I was testing the following examples (1, 2 and 3) in APEX-Oracle SQL commands and all three examples seems to work fine, however, I thought the PRIMARY KEY is named/reserved keyword in oracle, so the question is there any difference between the primary keys in these three examples.

Please note that example_2 the primary key is in small letters

CREATE TABLE example_1(
    ID int  PRIMARY KEY,
    LastName VARCHAR2(255) NOT NULL,
    FirstName VARCHAR2(255),
    Age int
);

CREATE TABLE example_2(
    ID int  primary key,
    LastName VARCHAR2(255) NOT NULL,
    FirstName VARCHAR2(255),
    Age int
);

CREATE TABLE example_3(
    ID int ,
    LastName VARCHAR2(255) NOT NULL,
    FirstName VARCHAR2(255),
    Age int,
    CONSTRAINT PK_example_3 PRIMARY KEY (ID)
);

CodePudding user response:

No difference in functionality. Only difference is that for table example_3 the primary key is a named constraint and not a generated name.

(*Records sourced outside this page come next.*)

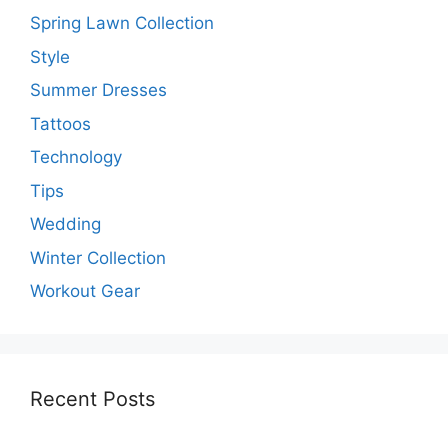
Spring Lawn Collection
Style
Summer Dresses
Tattoos
Technology
Tips
Wedding
Winter Collection
Workout Gear
Recent Posts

"PRIMARY KEY" is not a reserved word (full list here) and case doesn't matter in the CREATE TABLE clause (object names can be case sensitive if enclosed in quotes)

You can easily check this yourself... query data dictionary USER_TABLES for details about the tables and USER_CONSTRAINTS to see if there are differences in the primary key constraints.

CodePudding user response:

In Oracle INT is synonym for NUMBER(38) and that's bigger than a quad-precision integer. That's a big number that may be overkill for your app. I would recommend you use a smaller precision, like NUMBER(18) (a long) or so.

The first and second examples are equivalent. In the third case, you are assigning an explicit name (PK_EXAMPLE_3) to the primary key constraint. In the first two cases, the PK will end up with auto-generated "ugly" names. Not a big deal, but that name may be end up being different in different environments (dev, test, staging, prod) and that can be significant sometimes, when you submit SQL scripts to be executed by third parties, or in automated ways.

Other than that, your examples are almost equivalent.